Les Fourberies de Scapin
Les Fourberies de Scapin de Molière, adaptation des Fourberies de Scapin de Molière, mise en scène de Jean Sclapis.
C’est en quelque 80 minutes que l’on pourrait presque assimiler à une sorte de performance avec un seul acteur, Jean Sclavis, capable d’assumer tous les personnages incarnés par huit marionnettes de cent quarante cms. Marionnettes qu’il anime grâce à trois leviers avec contre-poids, quelque sacs de toile, aidé dans la coulisse deux régisseurs qui veillent au grain.Pas vraiment de décor sinon un parquet de larges lattes de bois avec quelques marches.
Jean Sclavis, après sa sortie du conservatoire de Lyon, où il s’était spécialisé dans l’emploi de valet de comédie, et où il avait créé le rôle de Scapin dans une production lyonnaise ; suite aux empêchements successifs de plusieurs comédiens, il avait dû aussi jouer leurs personnages, et il eut l’idée d’un spectacle en sol. Enfin, quinze ans d’expérience avec Emilie Valantin l’ont conforté dans la faisabilité d’un spectacle en soliste avec des marionnettes.
« Le personnage de Scapin, dit-il, qui laisse le choix de plusieurs degrés de lecture, est une des sources de l’art de « l’innocence / insolence », associée à la solitude sociale, et à l’auto-dérision. Nous avons déjà exploré cette attitude, si compatible avec la marionnette, dans J’ai gêné et je gênerai sur des textes de Daniil Harms, et avec le personnage du Zay, inspiré des contes de Nasr-Eddin, dans le répertoire des Castelets ».
Pas de reconstitution, ici les personnages sont habillés façon 17 ème siècle, mais c’est en clin d’œil, et avec juste ce qu’il faut d’accessoires. Et quelques moments de musique au clavecin de .
Le spectacle, créée en 2008, est parfaitement rodé, et joué avec une grande sensibilité et une incontestable virtuosité ; Jean Sclavis arrive à jouer Scapin et anime au sens strict sens du terme, les autre personnages. C’est intelligent et brillantissime, et parfois même émouvant, quand, entre autres moments, qaund le père et le fils se regardent avec une certaine connivence.

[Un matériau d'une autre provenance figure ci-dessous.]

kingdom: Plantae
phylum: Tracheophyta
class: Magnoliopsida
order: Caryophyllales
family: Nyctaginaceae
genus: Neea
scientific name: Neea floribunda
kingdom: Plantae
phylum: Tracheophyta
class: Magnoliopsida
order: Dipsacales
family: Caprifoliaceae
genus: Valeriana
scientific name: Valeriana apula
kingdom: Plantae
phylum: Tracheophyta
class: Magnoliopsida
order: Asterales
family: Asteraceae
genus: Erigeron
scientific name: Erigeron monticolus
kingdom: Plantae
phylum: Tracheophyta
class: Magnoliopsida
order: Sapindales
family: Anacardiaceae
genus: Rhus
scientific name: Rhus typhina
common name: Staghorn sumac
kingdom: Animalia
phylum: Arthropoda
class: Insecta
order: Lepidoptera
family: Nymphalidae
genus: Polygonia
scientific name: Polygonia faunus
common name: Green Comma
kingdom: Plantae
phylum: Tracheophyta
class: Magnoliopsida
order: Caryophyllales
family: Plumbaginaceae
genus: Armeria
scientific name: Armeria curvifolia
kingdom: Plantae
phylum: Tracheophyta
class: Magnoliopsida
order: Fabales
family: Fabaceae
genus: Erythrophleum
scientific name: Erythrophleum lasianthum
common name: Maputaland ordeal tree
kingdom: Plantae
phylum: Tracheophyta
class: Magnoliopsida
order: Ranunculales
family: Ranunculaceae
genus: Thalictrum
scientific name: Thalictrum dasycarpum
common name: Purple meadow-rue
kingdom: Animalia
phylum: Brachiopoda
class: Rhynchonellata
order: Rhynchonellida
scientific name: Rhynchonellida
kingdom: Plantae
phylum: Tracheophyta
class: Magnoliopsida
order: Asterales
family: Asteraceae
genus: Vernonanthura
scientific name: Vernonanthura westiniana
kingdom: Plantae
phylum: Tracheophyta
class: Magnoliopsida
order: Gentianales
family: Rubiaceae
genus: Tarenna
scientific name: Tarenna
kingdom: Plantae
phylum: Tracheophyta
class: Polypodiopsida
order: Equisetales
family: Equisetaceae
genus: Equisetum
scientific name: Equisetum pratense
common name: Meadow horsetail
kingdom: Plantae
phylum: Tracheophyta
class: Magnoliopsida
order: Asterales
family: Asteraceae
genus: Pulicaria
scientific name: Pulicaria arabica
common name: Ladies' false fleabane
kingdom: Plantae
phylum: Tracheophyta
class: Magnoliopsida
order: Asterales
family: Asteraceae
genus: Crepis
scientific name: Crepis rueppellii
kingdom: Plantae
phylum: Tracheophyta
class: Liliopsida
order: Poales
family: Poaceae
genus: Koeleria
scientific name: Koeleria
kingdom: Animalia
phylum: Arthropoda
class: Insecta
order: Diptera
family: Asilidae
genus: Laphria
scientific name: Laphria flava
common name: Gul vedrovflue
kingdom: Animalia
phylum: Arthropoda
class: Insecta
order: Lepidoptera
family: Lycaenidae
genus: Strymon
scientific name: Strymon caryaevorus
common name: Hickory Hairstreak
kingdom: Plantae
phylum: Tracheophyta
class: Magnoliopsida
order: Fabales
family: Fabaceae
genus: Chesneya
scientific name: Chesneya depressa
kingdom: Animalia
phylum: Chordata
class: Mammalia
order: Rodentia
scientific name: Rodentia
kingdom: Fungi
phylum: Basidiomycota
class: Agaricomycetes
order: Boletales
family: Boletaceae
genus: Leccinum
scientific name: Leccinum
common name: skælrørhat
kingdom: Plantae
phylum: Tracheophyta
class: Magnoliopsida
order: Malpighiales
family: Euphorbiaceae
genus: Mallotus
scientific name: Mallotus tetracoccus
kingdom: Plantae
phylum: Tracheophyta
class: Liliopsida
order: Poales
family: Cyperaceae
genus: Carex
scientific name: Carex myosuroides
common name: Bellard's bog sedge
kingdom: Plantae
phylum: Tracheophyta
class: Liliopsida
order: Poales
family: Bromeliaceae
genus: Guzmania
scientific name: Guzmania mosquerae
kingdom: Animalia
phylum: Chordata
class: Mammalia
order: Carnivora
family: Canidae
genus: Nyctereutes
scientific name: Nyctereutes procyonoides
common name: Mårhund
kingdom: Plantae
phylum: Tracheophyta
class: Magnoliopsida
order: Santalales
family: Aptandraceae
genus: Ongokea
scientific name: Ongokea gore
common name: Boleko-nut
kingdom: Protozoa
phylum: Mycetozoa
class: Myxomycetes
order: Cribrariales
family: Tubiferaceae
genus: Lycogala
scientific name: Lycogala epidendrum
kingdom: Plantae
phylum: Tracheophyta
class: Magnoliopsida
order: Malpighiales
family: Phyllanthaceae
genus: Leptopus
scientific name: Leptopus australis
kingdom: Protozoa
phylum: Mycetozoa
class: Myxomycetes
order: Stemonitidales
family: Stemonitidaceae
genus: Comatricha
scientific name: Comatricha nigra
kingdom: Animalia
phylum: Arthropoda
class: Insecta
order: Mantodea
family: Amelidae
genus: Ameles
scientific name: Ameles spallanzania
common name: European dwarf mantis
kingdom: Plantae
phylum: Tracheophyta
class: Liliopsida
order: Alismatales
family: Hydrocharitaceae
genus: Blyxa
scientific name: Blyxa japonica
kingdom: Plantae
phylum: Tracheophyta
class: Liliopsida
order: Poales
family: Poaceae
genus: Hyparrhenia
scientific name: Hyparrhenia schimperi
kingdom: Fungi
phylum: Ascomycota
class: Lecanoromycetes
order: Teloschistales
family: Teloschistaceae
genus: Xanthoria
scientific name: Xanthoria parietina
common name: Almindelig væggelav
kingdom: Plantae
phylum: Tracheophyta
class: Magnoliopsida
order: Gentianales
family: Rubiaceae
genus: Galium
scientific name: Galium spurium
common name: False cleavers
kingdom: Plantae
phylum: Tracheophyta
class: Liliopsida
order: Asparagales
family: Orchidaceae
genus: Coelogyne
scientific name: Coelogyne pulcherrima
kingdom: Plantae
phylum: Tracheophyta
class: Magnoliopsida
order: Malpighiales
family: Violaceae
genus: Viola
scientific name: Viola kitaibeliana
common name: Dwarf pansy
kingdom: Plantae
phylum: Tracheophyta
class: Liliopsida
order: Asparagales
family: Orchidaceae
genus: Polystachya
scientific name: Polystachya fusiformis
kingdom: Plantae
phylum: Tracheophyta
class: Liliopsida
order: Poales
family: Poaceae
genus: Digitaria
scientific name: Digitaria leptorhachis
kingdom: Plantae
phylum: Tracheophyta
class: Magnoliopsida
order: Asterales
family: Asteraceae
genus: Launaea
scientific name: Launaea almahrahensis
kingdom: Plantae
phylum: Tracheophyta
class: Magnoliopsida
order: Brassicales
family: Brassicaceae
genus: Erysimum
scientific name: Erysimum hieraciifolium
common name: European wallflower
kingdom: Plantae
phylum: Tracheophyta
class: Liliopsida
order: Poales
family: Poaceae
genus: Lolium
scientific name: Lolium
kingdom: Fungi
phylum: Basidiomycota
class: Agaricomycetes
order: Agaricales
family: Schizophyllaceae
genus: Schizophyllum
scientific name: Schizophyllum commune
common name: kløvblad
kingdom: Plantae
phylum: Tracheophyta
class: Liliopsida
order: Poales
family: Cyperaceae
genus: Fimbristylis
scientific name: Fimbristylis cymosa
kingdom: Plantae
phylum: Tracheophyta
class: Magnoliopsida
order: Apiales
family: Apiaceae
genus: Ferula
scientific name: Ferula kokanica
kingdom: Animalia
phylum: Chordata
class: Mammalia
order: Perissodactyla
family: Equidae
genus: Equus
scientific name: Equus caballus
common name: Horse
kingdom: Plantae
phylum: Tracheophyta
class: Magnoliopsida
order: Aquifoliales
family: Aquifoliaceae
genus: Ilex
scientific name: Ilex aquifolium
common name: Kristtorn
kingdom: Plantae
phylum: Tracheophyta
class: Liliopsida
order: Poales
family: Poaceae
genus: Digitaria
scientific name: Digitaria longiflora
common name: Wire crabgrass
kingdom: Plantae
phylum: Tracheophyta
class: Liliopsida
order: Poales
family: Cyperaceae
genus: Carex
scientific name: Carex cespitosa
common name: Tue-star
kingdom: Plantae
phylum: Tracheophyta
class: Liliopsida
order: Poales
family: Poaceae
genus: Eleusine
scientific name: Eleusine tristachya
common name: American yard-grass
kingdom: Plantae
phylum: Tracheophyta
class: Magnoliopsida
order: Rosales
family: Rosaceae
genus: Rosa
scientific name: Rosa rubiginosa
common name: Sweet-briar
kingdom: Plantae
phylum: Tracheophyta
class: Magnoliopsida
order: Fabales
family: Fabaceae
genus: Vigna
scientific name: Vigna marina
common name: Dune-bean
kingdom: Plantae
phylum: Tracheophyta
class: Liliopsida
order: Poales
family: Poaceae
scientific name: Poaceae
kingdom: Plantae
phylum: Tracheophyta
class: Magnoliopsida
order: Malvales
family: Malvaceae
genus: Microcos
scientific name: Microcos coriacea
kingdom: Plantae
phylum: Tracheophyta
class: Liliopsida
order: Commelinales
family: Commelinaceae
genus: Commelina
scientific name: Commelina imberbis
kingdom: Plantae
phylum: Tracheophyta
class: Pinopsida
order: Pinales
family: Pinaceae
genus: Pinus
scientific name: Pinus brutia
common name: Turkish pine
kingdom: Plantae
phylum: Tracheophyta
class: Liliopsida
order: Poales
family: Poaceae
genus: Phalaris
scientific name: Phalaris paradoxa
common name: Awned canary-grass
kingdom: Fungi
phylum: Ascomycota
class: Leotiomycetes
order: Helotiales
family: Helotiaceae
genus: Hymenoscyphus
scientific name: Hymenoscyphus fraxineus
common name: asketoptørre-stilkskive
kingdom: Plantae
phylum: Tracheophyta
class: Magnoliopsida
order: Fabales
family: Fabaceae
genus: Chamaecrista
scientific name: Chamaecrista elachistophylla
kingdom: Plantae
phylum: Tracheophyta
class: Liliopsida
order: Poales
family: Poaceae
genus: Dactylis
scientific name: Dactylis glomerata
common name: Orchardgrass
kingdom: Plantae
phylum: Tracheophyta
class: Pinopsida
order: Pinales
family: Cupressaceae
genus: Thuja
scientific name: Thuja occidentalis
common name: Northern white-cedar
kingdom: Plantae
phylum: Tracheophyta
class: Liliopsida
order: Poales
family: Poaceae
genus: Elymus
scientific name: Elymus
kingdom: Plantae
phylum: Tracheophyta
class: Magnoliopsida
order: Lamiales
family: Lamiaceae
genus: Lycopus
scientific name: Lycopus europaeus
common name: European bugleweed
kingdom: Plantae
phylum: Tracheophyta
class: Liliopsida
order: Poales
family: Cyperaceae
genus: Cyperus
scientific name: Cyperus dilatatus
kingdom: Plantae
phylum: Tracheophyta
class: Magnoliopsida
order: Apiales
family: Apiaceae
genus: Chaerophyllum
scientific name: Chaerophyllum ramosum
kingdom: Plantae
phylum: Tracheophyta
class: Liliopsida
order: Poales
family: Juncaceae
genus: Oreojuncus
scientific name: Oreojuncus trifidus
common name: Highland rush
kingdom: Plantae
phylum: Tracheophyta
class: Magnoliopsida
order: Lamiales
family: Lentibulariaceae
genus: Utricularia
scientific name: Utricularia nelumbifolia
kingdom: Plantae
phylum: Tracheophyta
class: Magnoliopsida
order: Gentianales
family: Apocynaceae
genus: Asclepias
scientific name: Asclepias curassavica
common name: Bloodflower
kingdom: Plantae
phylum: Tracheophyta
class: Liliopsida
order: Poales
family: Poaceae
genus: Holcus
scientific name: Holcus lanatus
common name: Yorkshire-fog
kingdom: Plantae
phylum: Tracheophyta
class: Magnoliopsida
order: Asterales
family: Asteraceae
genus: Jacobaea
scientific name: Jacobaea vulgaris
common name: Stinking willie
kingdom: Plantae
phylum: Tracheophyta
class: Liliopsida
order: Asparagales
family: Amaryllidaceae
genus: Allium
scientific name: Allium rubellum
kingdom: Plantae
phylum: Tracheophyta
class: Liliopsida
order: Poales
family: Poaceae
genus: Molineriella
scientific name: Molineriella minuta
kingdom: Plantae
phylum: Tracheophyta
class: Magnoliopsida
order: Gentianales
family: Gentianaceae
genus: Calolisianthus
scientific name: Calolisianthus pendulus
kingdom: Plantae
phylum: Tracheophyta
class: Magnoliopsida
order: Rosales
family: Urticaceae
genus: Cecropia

« Objets inanimés, avec-vous donc une âme ? écrivait Baudelaire». Ici, la réponse est oui, huit fois et Sclavis arrivent à rendre vivants deux personnages à la fois. Et, à la fin quand le comédien installe ses huit comparses à tous réunis à une table de banquet, cela touche alors au sublime. Oui, mais… la dramaturgie de ces Fourberies de Scapin, revue et corrigée par Sclavis, avec un texte assez coupé, ne tient pas vraiment la route, et c’est dommage. Que vient-on voir? Un acteur brillant et virtuose, qui a une intimité évidente avec ses marionnettes, remarquables sculptures créées par Emilie Valantin et François Morinière, dont il est l’âme, et bien costumées par Mathilde Brette, Coline Privat et Laura Kerouredan, ou bien un véritable spectacle… Si on reste admiratif devant la technique fabuleuse de Sclavis qui fait souvent penser à celle des acteurs de bunraku japonais, on reste quand même un peu déçu par cette pièce qui, ici, n’en est pas vraiment une, et un peu ennuyeuse par moments…
Philippe du Vignal
Le spectacle s’est joué au Mouffetard, Théâtre de la Marionnette, et se poursuit en tournée ; et du 25 mars au 27 mars, Faust et usages de Faust à Paris par la compagnie Emilie Vallantin au Mouffetard.